With the growing importance of in-memory data processing, cloud providers have launched large memory virtual machine services to accommodate memory-intensive workloads. However, it is a challenging task for the cloud providers to expand the large virtual machine services further while retaining the cloud economics. Such large memory services using scaled-up machines are far less cost-efficient than scaled-out services with volume commodity servers. Exploiting memory usage imbalance across cloud nodes, disaggregated memory can provide a cost-effective way to scale memory capacity.
The hypervisor-integrated design has several new contributions in disaggregated memory design and implementation. First, with the tight integration, it investigates a new page management mechanism and policy tuned for disaggregated memory and restructures the memory management procedures which relieves the scalability bottlenecks. Second, exploiting page access records available to the hypervisor, it supports application-aware elastic block sizes for fetching indirect memory pages with different granularities.

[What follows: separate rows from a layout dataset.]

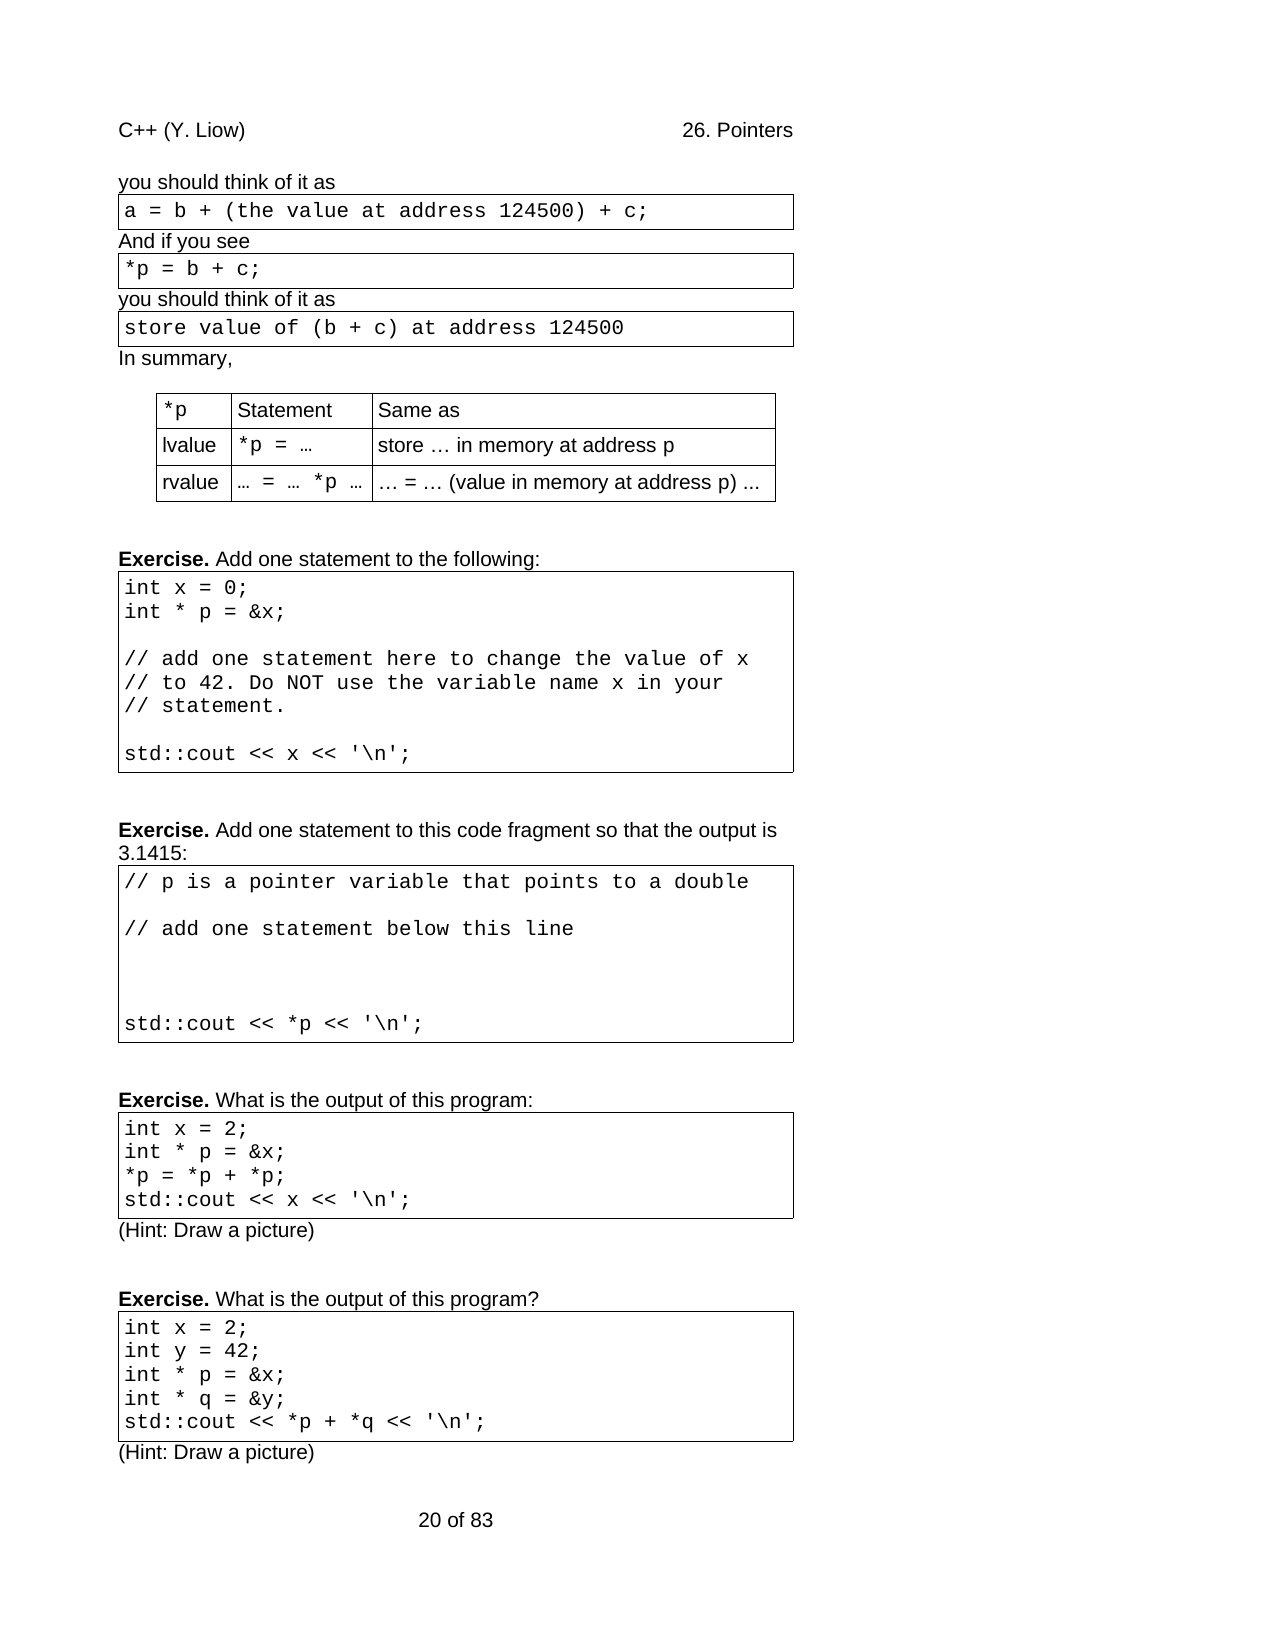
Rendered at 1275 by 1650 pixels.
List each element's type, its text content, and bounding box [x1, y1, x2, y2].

text you should think of it as [118, 171, 793, 194]
text And if you see [118, 230, 793, 253]
text Exercise. What is the output of this program: [118, 1089, 793, 1112]
table_header Statement [232, 394, 372, 428]
table_header int x = 2; int * p = &x; *p = *p + *p; std::cout << x << '\n'; [119, 1113, 793, 1218]
table_cell lvalue [157, 429, 231, 465]
text Exercise. Add one statement to this code fragment so that the output is 3.1415: [118, 818, 793, 865]
table_header int x = 2; int y = 42; int * p = &x; int * q = &y; std::cout << *p + *q << '\n'; [119, 1312, 793, 1441]
text (Hint: Draw a picture) [118, 1219, 793, 1241]
table_header *p = b + c; [119, 254, 793, 288]
table_cell store … in memory at address p [373, 429, 775, 465]
text (Hint: Draw a picture) [118, 1442, 793, 1464]
table_cell *p = … [232, 429, 372, 465]
table_cell rvalue [157, 466, 231, 501]
table_header Same as [373, 394, 775, 428]
text In summary, [118, 347, 793, 370]
text you should think of it as [118, 289, 793, 311]
table_header a = b + (the value at address 124500) + c; [119, 195, 793, 229]
table_cell … = … (value in memory at address p) ... [373, 466, 775, 501]
table_header // p is a pointer variable that points to a double // add one statement below this line std::cout << *p << '\n'; [119, 866, 793, 1042]
table_cell … = … *p … [232, 466, 372, 501]
table_header store value of (b + c) at address 124500 [119, 312, 793, 346]
table_header int x = 0; int * p = &x; // add one statement here to change the value of x // to 42. Do NOT use the variable name x in your // statement. std::cout << x << '\n'; [119, 572, 793, 772]
table_header *p [157, 394, 231, 428]
text Exercise. What is the output of this program? [118, 1288, 793, 1311]
text Exercise. Add one statement to the following: [118, 548, 793, 571]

Third, we propose a new Service-Level Agreement (SLA) model that benefit both cloud consumers and providers, and the performance prediction model necessary to support the new SLA. Fourth, when only partial memory traces are available, a dual counter-based memory profiling is developed to dynamically determine the memory capacity to fulfill the new SLA. Finally, to complement the profiling with partial memory traces, the replacement mechanism in direct memory supports the memory tracing for the LRU group of pages.
With the new SLA support, the possible performance degradation of disaggregated memory over the ideal large memory machine is curtailed within a contracted margin. The experimental results show that the disaggregated memory dynamically chooses the best block configuration and controls a performance degradation compared to the large memory machine, even though the profiler requires lower computation cost than the balanced tree-based reuse distance profiler. Also, it requires only 0.1% of memory footprint of the balanced tree-based reuse distance profiler.